Our Blue Angels Foundation supports the Warrior Foundation in San Diego.  This terrific group of volunteers provides assistance to the Naval Hospital and also facilities for those warriors needing a transition after receiving a medical discharge.  Many of these warriors have PTSD.  After talking with Dr. Bourke, we flew him out to San Diego to treat two of these warriors and see for ourselves.  

We put them all up in a hotel for three days.  Each one received an hour-and-a-half session with Dr. Bourke each day.  At the end of the last session, I had a video conference with each warrior.  Both had been having nightmares to the point where it was seriously affecting their lives, one to the point where he was considering suicide.  

I asked them how they had slept the night before.  One of them told me just fine.  The other said not too much.  I asked, "Why?"  He told me he had so much sleep after the first session the previous night that he didn't need much last night!

Both of them told me the treatment at the hospital had been a bag full of drugs, which they didn't want.  I chatted with each individually for about ten minutes and became convinced that there clearly was something there.

Dr. Bourke's group had completed a clinical replication study sponsored by New York State with a 96% success rate.  In order to get this "snake oil" treatment into mainstream medicine, it would be necessary to conduct a number of clinical trials.  Our Blue Angels Foundation took on the challenge of raising money to jump-start this process.  With the help of an old successful former Navy fighter pilot and a connection with the National Association of Surety Bond Producers, we quickly raised the quarter of a million dollars to fund the clinical trial of thirty warriors in the San Diego area.  The success rate was similar: well over 90% even after short term, six- and twelve-month follow-up. 

That clinical replication study was followed by thirty women with almost the same great results.  By the way, this RTM treatment also flushes out those who may be taking advantage of PTSD for monetary gain.  This was followed by another replication study of 75 patients with similar results.  In the last year, neurological studies have used EEG, pre- and post-treatment, at the Mind Research Network in New Mexico.  This method, conducted by Dr. Jeff Lewine, clearly shows, using EEG methodology, the presence of PTSD before treatment and the absence post-treatment.

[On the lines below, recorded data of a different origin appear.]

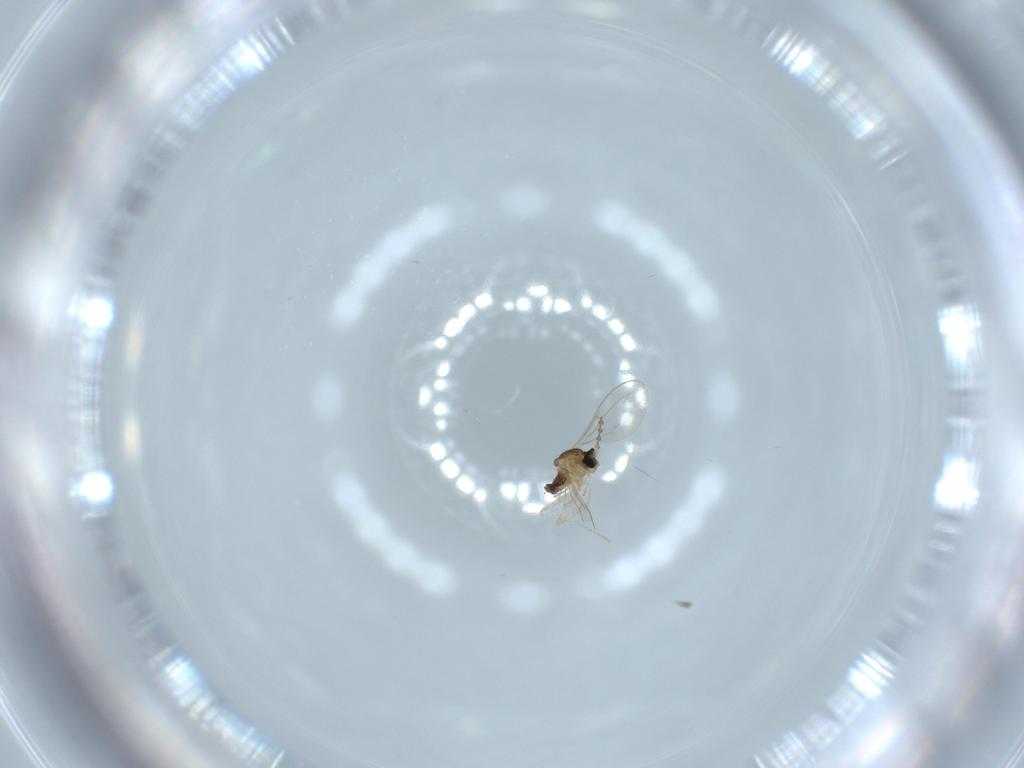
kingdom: Animalia
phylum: Arthropoda
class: Insecta
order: Diptera
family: Cecidomyiidae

The V.A. and Walter Reed Hospital are now beginning to embrace the RTM protocol, but there is still a long way to go.  As the AT article by Larry Alton pointed out, 7-8% of the general population will have PTSD at some time.  For combat veterans, the numbers are much higher.  Somewhere between 11 and 20 percent of veterans from Operations Iraqi Freedom and Enduring Freedom, 12 percent of Gulf War veterans, and 15 percent of Vietnam War veterans suffer from PTSD in a given year.

Government acceptance of the RTM protocol must be recognized and centers for training the trainers established.  Once this is done, the RTM protocol should be made available in most areas of the country.

H. Denny Wisely is a rear admiral of the United States Navy, retired.